Windows are the most common way to admit daylight into a building and they play an important role in green buildings. Their design, size and orientation are key to controlling energy consumption. Daylighting is the practice of placing windows or other openings and reflective surfaces so that during the day natural light provides effective internal lighting. Daylighting reduces the need for electric lighting and thus reduces energy consumption. Particular attention should be given to daylighting while designing a building when the aim is to maximize visual comfort or to reduce energy use.

Window technology continues to develop with the use of high efficency coatings. Low-emissivity or “Low-E” glass has a thin coating, often of metal, on the glass within its airspace that reflects thermal radiation or inhibits its emission reducing heat transfer through the glass. Thermally broken glazing systems, that separate exterior and interior members, reduce thermal conductivty.

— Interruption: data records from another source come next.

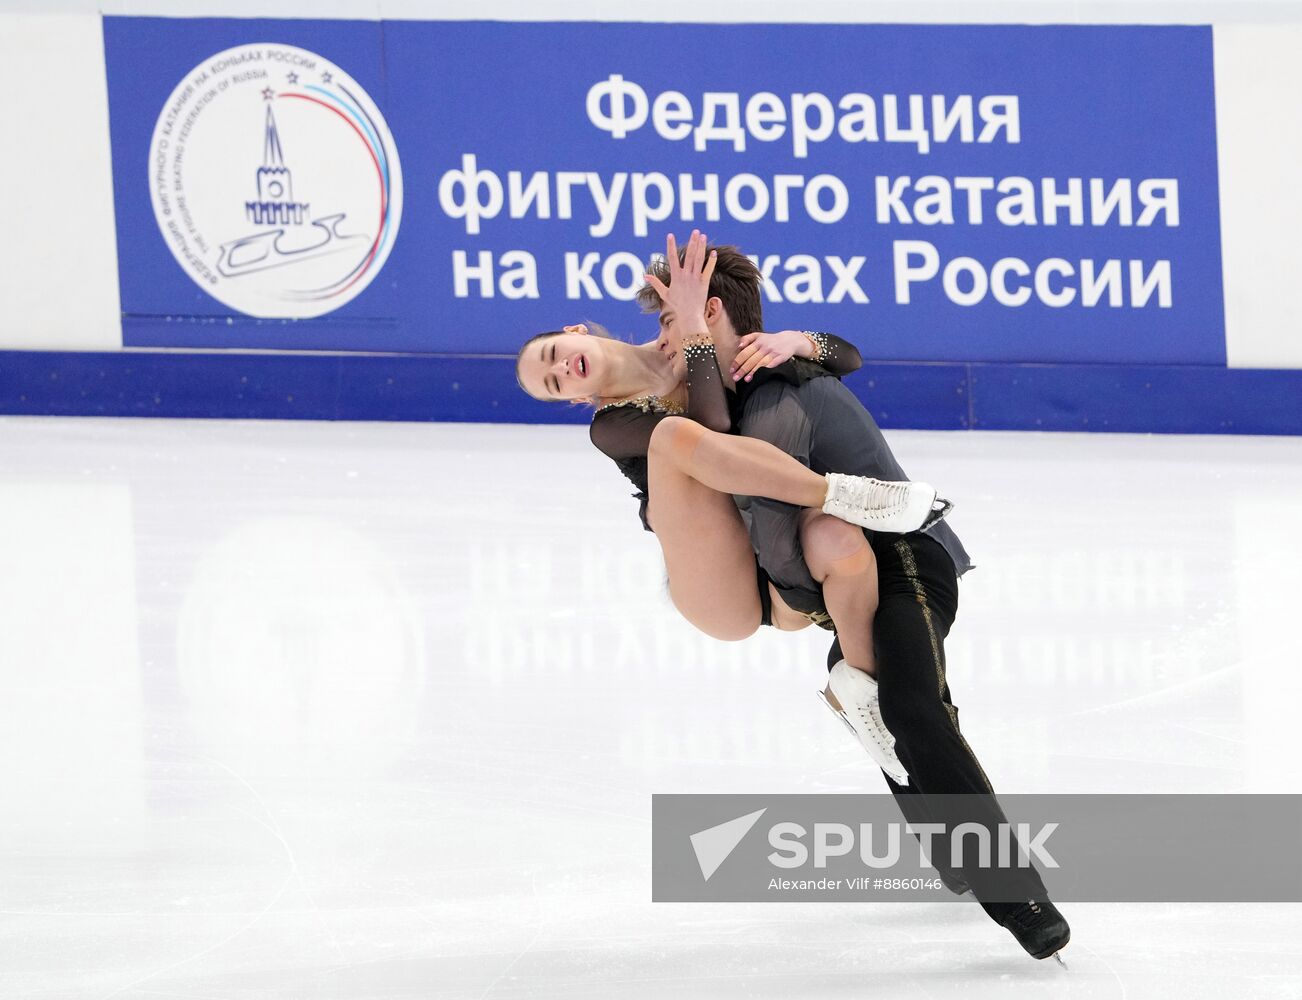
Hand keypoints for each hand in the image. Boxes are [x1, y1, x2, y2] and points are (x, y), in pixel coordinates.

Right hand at [644, 230, 715, 344]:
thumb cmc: (677, 305)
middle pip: (689, 255)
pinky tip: (714, 252)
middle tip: (695, 231)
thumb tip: (645, 276)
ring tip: (703, 236)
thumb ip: (656, 283)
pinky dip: (711, 261)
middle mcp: (685, 275)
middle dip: (692, 242)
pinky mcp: (704, 283)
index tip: (670, 235)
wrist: (689, 315)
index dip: (671, 246)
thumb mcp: (664, 294)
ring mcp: (695, 278)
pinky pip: (708, 270)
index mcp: (676, 277)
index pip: (672, 258)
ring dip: (701, 247)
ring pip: (698, 259)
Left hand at [730, 330, 811, 381]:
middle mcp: (764, 347)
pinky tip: (761, 375)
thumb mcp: (758, 335)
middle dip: (742, 369)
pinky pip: (772, 364)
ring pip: (761, 363)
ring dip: (753, 371)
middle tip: (735, 378)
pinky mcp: (780, 357)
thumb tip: (739, 346)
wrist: (789, 340)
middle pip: (751, 359)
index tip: (732, 370)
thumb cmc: (770, 340)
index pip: (744, 353)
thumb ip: (746, 339)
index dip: (737, 362)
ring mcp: (773, 352)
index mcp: (757, 342)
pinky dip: (766, 370)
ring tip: (746, 379)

A light shelf is an architectural element that enhances the lighting from windows. The light shelf is placed above eye-level, has a high-reflectance upper surface, and is used to reflect daylight onto the ceiling and deeper into building. This design is generally used on the southern side of the building, which is where maximum sunlight is found, and as a result is most effective. Not only do light shelves allow light to penetrate into the building, they are also designed to shade near the windows, due to the overhang of the shelf, and help reduce window glare.